The post-adoption period can be the final chapter of the adoption stress story. It has the potential to catapult the stressors experienced in the pre-adoption period spinning out of control, especially if the adoptive child has a serious emotional or medical problem.
Mandatory physician visits, extensive laboratory investigations and sub-specialty referral can transform what is supposed to be a happy time to one of extreme tension. This often happens when the Adoption physician discovers underlying medical conditions that went undiagnosed, especially if the condition is life altering, such as HIV infection. Fortunately many of the diagnosis uncovered in the post adoption period are not as serious as is HIV infection, but even a mild case of Giardia Intestinal infestation can cause undue stress for the adoptive mother and father.
As with the multitude of doctor’s visits, the numerous post placement visits by the social workers can add tension in the family unit. More questions, people looking at your family under a microscope, wondering if you are a good enough parents for this child. Every Adoptive parent must go through all of these necessary steps, and that is when everything works out perfectly. Imagine what happens to these families when things are not ok.

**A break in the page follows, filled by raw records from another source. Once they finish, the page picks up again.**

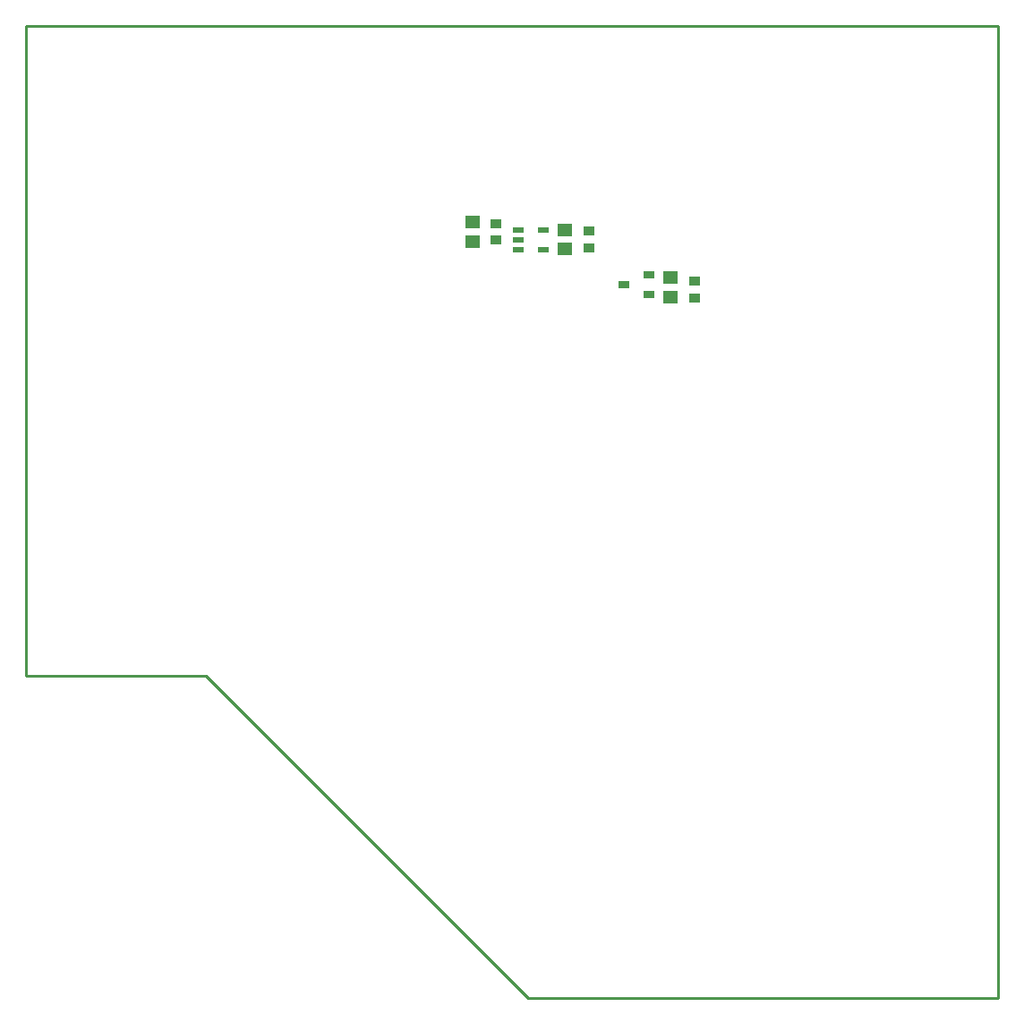
<source format=gbp>
G04*
G04 #@! TF.GenerationSoftware,Altium Limited,Altium Designer,19.1.8 (144)*
G04*
G04 Layer_Color=128*
%FSLAX24Y24*%
%MOIN*%
G70*
G01*
G75*
%ADD11C,0.0100*%
%ADD25R,0.0571X0.0453*%
%ADD26R,0.0394X0.0354*%
%ADD39R,0.0394X0.0315*%
%ADD82R,0.0433X0.0236*%
D11*
X0Y36220D02*
X36220D01*
X-0Y12008D02*
X0Y36220D01*
X36220Y0D02*
X36220Y36220D01*
X-0Y12008D02*
X6705Y12008D01*
X18713Y-0D02*
X36220Y0D01*
X6705Y12008D02*
X18713Y-0D01*
D25*
X16634Y28189D02*
D03*
Y28898D02*
D03*
X20079Y28602D02*
D03*
Y27894D02*
D03*
X24016Y26831D02*
D03*
Y26122D02*
D03*
D26*
X17520Y28228D02*
D03*
Y28858D02*
D03*
X20965Y28563D02*
D03*
Y27933D02*
D03*
X24902Y26063D02*
D03*
Y26693D02*
D03*
D39*
X22264Y26575D02*
D03*
X23209Y26201D02*
D03*
Y26949D02*
D03*
D82*
X19272Y28622D02*
D03*
Y27874D02*
D03*
X18327Y28622D02*
D03*
Y27874D02*
D03*
Y28248D02*
D03*
M02*

</source>
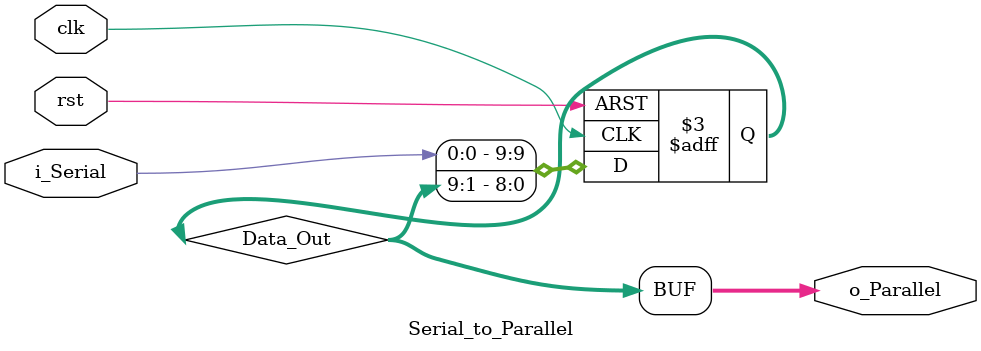
<source format=v>
module Serial_to_Parallel (
		clk,
		rst, 
		
		i_Serial,
		o_Parallel
	);
// =================================================================
// == Parameters
// =================================================================
	parameter N = 10;
	
// =================================================================
// == Port Declarations
// ================================================================= 
	input clk;
	input rst; 
	
	// inputs 
	input 			i_Serial;
	
	// outputs
	output 	[N-1:0] o_Parallel;
	
// =================================================================
// == Signal Declarations
// =================================================================
	reg [N-1:0] Data_Out;
	
// =================================================================
// == Architecture
// ================================================================= 	
	always @(posedge clk or posedge rst)	// -- Async Reset
	begin
		if 	  (rst == 1)  	Data_Out <= 0;
		else 				Data_Out <= {i_Serial, Data_Out[N-1:1]};
	end 
	
	// Assignments
	assign o_Parallel = Data_Out;
	
endmodule
</source>
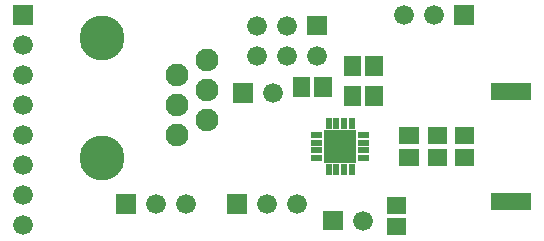
<source format=gbr>
G04 start of page 6 for group -4063 idx -4063 *
G04 Title: (unknown), componentmask *
G04 Creator: pcb 20110918 *
G04 CreationDate: Tue 27 Aug 2013 03:50:04 AM GMT UTC *
G04 For: ndholmes *
G04 Format: Gerber/RS-274X *
G04 PCB-Dimensions: 180000 82000 *
G04 PCB-Coordinate-Origin: lower left *
%MOIN*%
%FSLAX25Y25*%
%LNTOPMASK*%
%ADD47R,0.0200X0.0200*%
%ADD46R,0.0570X0.0570*%
%ADD45R,0.0572X0.0572*%
%ADD44C,0.1500*%
%ADD43C,0.0660*%
%ADD42C,0.0001*%
%ADD41C,0.0760*%
G54D41*X68000Y61000D03*
X58000Y56000D03*
Y46000D03*
Y36000D03*
X68000Y51000D03*
Y41000D03*
G54D42*G36*
X76700Y53300D02*Y46700D01*
X83300D01*
Y53300D01*
X76700D01*
G37*
G54D43*X90000Y50000D03*
G54D42*G36*
X101200Y75800D02*Y69200D01*
X107800D01*
Y75800D01*
X101200D01*
G37*
G54D43*X94500Y72500D03*
X84500D03*
X104500Y62500D03*
X94500D03*
X84500D03*
G54D42*G36*
X150200Y79300D02*Y72700D01*
X156800D01*
Y79300D01*
X150200D01*
G37*
G54D43*X143500Y76000D03*
X133500D03*
X6500Y46000D03*
Y36000D03*
Y26000D03*
Y16000D03*
G54D44*X33000Y28500D03*
G54D42*G36*
X3200Y79300D02*Y72700D01*
X9800D01*
Y79300D01*
X3200D01*
G37*
G54D43*X6500Y66000D03*
Y56000D03*
G54D44*X33000Y68500D03*
G54D43*X6500Y6000D03*
G54D42*G36*
X37700Y16300D02*Y9700D01*
X44300D01*
Y16300D01*
X37700D01*
G37*
G54D43*X51000Y13000D03*
X61000D03*
G54D42*G36*
X74700Y16300D02*Y9700D01*
X81300D01*
Y16300D01*
X74700D01*
G37*
G54D43*X88000Y13000D03*
X98000D03*
G54D42*G36*
X106700Y10800D02*Y4200D01*
X113300D01*
Y10800D01*
X106700D01*
G37*
G54D43*X120000Y7500D03*
G54D45*X134857Y35705D02*X135643D01*
X134857Y28619D02*X135643D01*
X144357Y35705D02*X145143D01*
X144357Y28619D02*X145143D01*
X153357Y35705D02*X154143D01*
X153357Y28619D02*X154143D01*
G54D46*X165500Y50462D02*X173000D01*
X165500Y13862D02*X173000D01*
G54D45*X130607Y5457D02*X131393D01*
X130607Y12543D02*X131393D01*
G54D47*X119150Y28324D02*X120850D01*
X119150Y30883D02*X120850D01*
X119150Y33441D02*X120850D01*
X119150Y36000D02*X120850D01*
X116088Y40762D02*Y39062D01*
Y25262D02*Y23562D01*
G54D45*X123543Y59393D02*Y58607D01*
X116457Y59393D02*Y58607D01*
X123543Y49393D02*Y48607D01*
X116457Y49393D02*Y48607D01*
G54D47*X113529Y40762D02*Y39062D01*
X110971Y40762D02*Y39062D01*
G54D45*X106543Y52393D02*Y51607D01*
X99457Y52393D02*Y51607D01*
G54D47*X108412Y40762D02*Y39062D01*
Y25262D02*Y23562D01*
X110971Y25262D02*Y23562D01*
X113529Y25262D02*Y23562D01*
G54D42*G36*
X106900Y37512D02*Y26812D01*
X117600D01*
Y37512D01*
X106900D01*
G37*
G36*
Y26812D01*
X117600D01*
Y37512D01*
X106900D01*
G37*
G54D47*X103650Y36000D02*X105350D01*
X103650Y33441D02*X105350D01*
X103650Y30883D02*X105350D01*
X103650Y28324D02*X105350D01*
M02*

</source>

It is at this point when the adoption stress has reached its peak and now it can transform itself into a full blown anxiety or depressive syndrome for the adoptive parent. For some parents, these feeling are difficult to accept because they occur at a time when one is expected to experience joy and happiness and not sadness and despair. After working so hard to achieve the adoption, parents may be reluctant to confess their negative or ambivalent feelings to their spouses especially if the adoption idea was theirs to begin with. Ignoring these feelings and this delicate situation is never a good idea. The problems will not go away; they will progressively worsen over time.
As you can see, Adoption Stress can affect almost anybody involved in International Adoption. It can affect families with problem adoptions as well as near perfect adoptions. In order to prevent dis-accord between the husband, wife, and other members of the family unit, families need to become educated. If one feels that the adoption is not as they planned, or that it is more that they signed up for, seek counseling immediately. All adoptive parents should be prepared to experience some degree of post adoption stress.
I often hear from families make the following statement “I only want to adopt a normal healthy child”. I can understand their wishes, and I know that there is a parent for every type of child. Adoptive families however need to understand that they are not immune from future medical issues. Even in cases of biological children, no one can tell you that the child will be healthy. As a parent, all that you can do is provide support, love and a warm family environment to raise your child. They will grow and develop despite our wishes and or plans. There is no perfect road map to raising children, both biological and adoptive. Medical, social and emotional problems can affect anyone. Parents need to be prepared to recognize problems and seek professional help when needed. This is the job of a parent.
The unique part of being a adoptive parent is that you can sometimes choose not to raise a child that has a serious medical or emotional condition, where as in biological parent this is not an option.